The lines you need are those holding the word "Buenos"; pull them from the material.

-- SUPPLIED DATA follows --

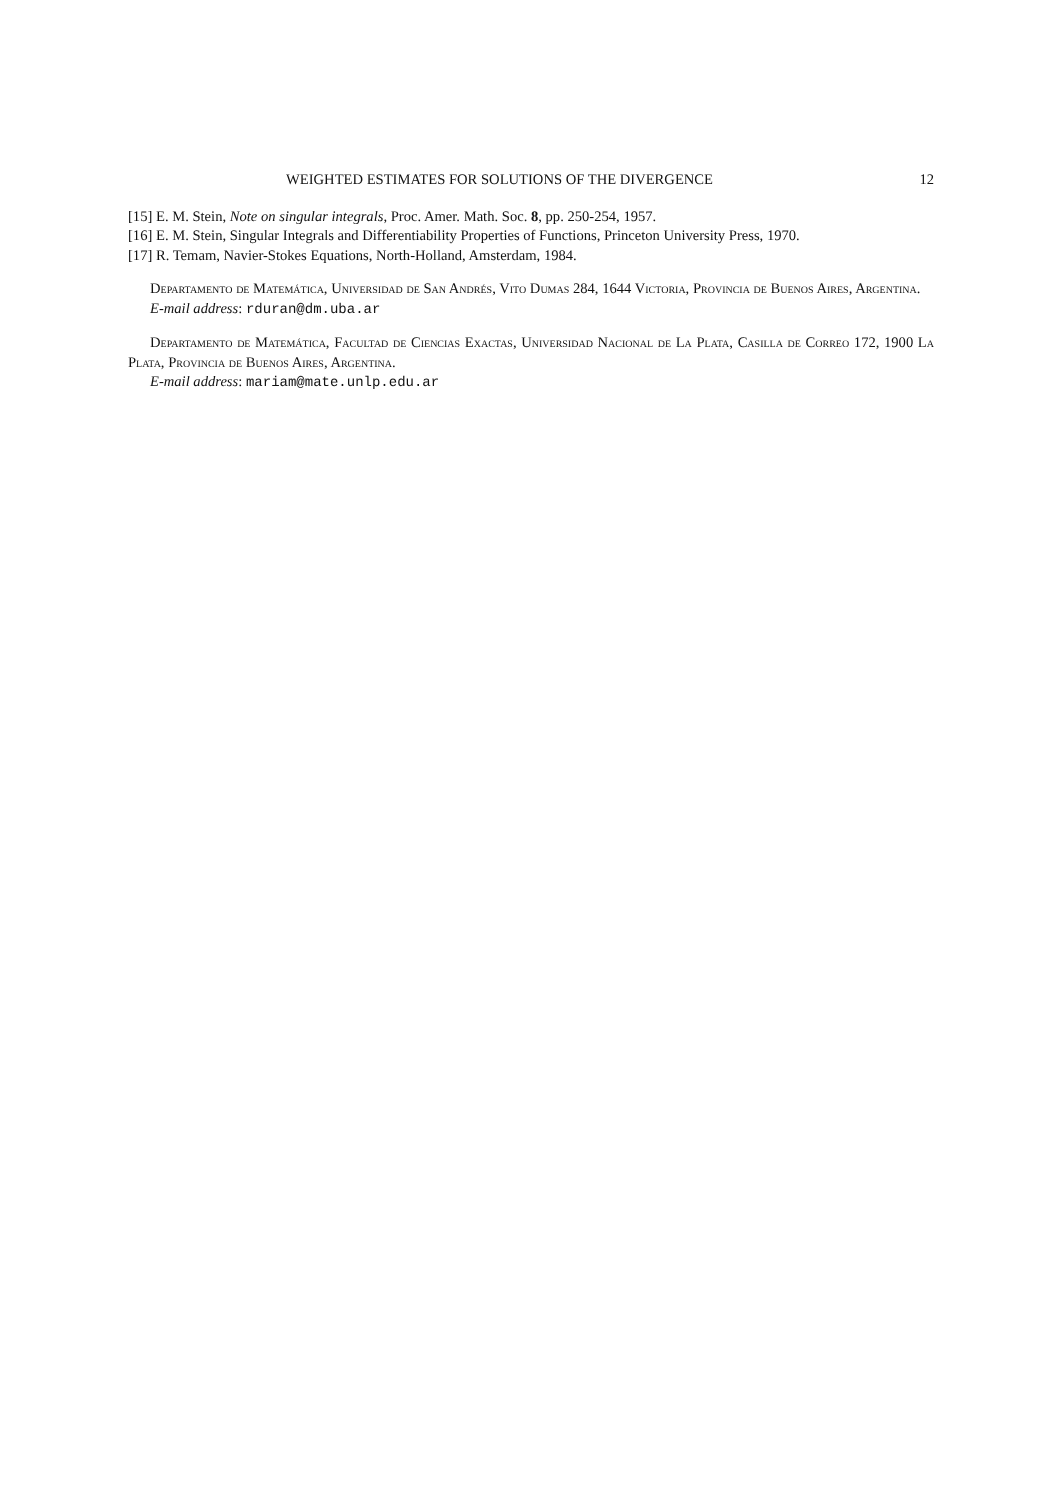WEIGHTED ESTIMATES FOR SOLUTIONS OF THE DIVERGENCE 12
[15] E. M. Stein, Note on singular integrals, Proc. Amer. Math. Soc. 8, pp. 250-254, 1957.
[16] E. M. Stein, Singular Integrals and Differentiability Properties of Functions, Princeton University Press, 1970.
[17] R. Temam, Navier-Stokes Equations, North-Holland, Amsterdam, 1984.
Departamento de Matemática, Universidad de San Andrés, Vito Dumas 284, 1644 Victoria, Provincia de Buenos Aires, Argentina.
E-mail address: rduran@dm.uba.ar
Departamento de Matemática, Facultad de Ciencias Exactas, Universidad Nacional de La Plata, Casilla de Correo 172, 1900 La Plata, Provincia de Buenos Aires, Argentina.
E-mail address: mariam@mate.unlp.edu.ar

-- SUPPLIED DATA concluded --

### WRITTEN ANSWER
Departamento de Matemática, Universidad de San Andrés, Vito Dumas 284, 1644 Victoria, Provincia de Buenos Aires, Argentina.
Departamento de Matemática, Facultad de Ciencias Exactas, Universidad Nacional de La Plata, Casilla de Correo 172, 1900 La Plata, Provincia de Buenos Aires, Argentina.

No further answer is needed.